PROMPT> In the records below, one line contains "Parameters are quantized". Print that line and every line after it exactly, down to the final one.

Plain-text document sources
———
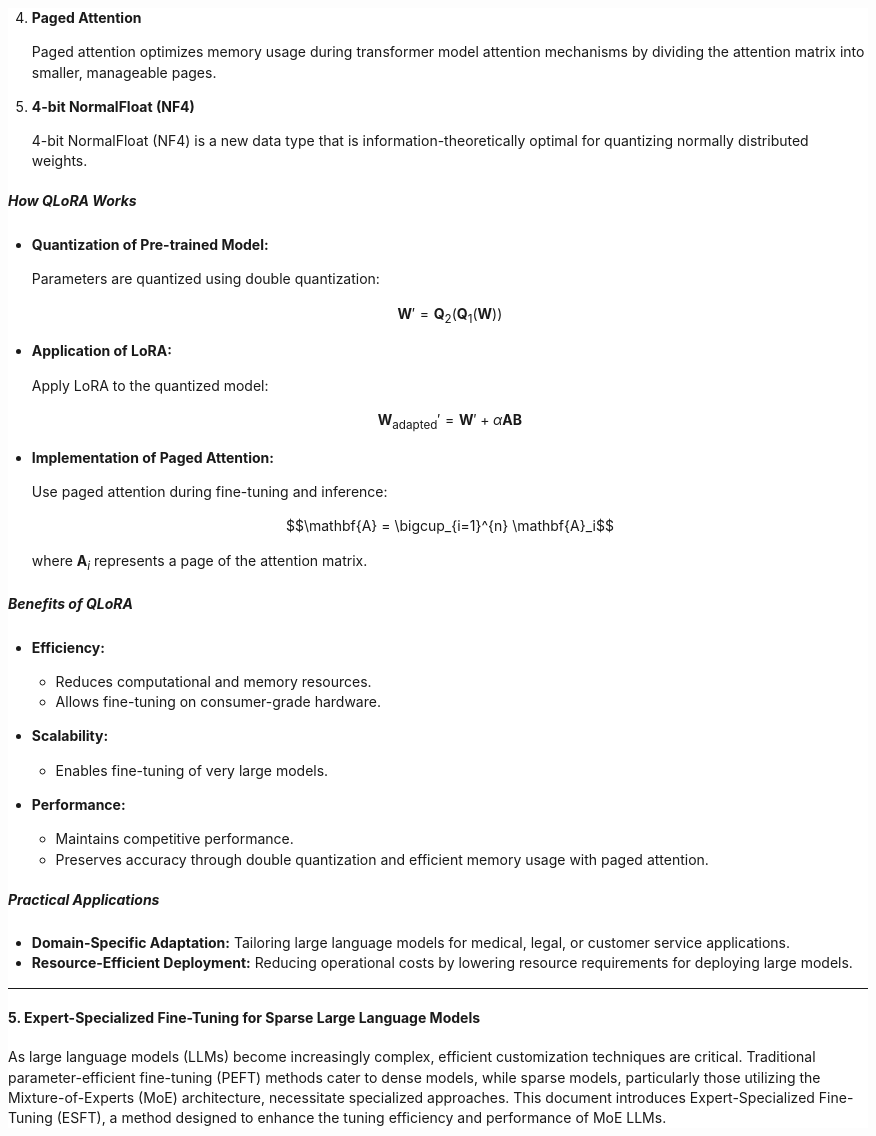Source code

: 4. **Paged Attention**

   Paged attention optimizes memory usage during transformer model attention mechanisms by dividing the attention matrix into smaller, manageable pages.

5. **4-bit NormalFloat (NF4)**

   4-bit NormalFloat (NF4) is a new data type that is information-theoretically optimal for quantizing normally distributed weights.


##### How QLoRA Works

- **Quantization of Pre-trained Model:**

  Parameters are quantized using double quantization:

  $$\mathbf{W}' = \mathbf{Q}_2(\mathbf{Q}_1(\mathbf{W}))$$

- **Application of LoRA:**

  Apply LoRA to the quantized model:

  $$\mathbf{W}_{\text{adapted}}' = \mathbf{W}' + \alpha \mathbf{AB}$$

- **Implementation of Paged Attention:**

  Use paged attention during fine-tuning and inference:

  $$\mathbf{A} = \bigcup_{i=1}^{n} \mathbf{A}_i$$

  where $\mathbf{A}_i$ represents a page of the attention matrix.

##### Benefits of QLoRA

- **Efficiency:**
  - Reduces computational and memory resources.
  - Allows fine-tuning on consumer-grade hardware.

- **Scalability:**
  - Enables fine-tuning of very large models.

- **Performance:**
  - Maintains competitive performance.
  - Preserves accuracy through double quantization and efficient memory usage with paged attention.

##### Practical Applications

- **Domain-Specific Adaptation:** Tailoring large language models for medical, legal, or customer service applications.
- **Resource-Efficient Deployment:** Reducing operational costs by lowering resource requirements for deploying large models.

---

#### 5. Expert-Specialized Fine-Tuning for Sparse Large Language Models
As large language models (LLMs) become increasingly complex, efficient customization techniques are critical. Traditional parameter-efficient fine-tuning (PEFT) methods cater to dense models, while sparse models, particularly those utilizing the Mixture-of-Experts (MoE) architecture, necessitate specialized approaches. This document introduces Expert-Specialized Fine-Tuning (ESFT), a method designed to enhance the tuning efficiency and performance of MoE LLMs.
———
ANSWER TO THIS TASK>
  Parameters are quantized using double quantization:

  $$\mathbf{W}' = \mathbf{Q}_2(\mathbf{Q}_1(\mathbf{W}))$$

- **Application of LoRA:**

  Apply LoRA to the quantized model:

  $$\mathbf{W}_{\text{adapted}}' = \mathbf{W}' + \alpha \mathbf{AB}$$

- **Implementation of Paged Attention:**

  Use paged attention during fine-tuning and inference:

  $$\mathbf{A} = \bigcup_{i=1}^{n} \mathbf{A}_i$$

  where $\mathbf{A}_i$ represents a page of the attention matrix.

##### Benefits of QLoRA

- **Efficiency:**
  - Reduces computational and memory resources.
  - Allows fine-tuning on consumer-grade hardware.

- **Scalability:**
  - Enables fine-tuning of very large models.

- **Performance:**
  - Maintains competitive performance.
  - Preserves accuracy through double quantization and efficient memory usage with paged attention.

##### Practical Applications

- **Domain-Specific Adaptation:** Tailoring large language models for medical, legal, or customer service applications.
- **Resource-Efficient Deployment:** Reducing operational costs by lowering resource requirements for deploying large models.

---

#### 5. Expert-Specialized Fine-Tuning for Sparse Large Language Models
As large language models (LLMs) become increasingly complex, efficient customization techniques are critical. Traditional parameter-efficient fine-tuning (PEFT) methods cater to dense models, while sparse models, particularly those utilizing the Mixture-of-Experts (MoE) architecture, necessitate specialized approaches. This document introduces Expert-Specialized Fine-Tuning (ESFT), a method designed to enhance the tuning efficiency and performance of MoE LLMs.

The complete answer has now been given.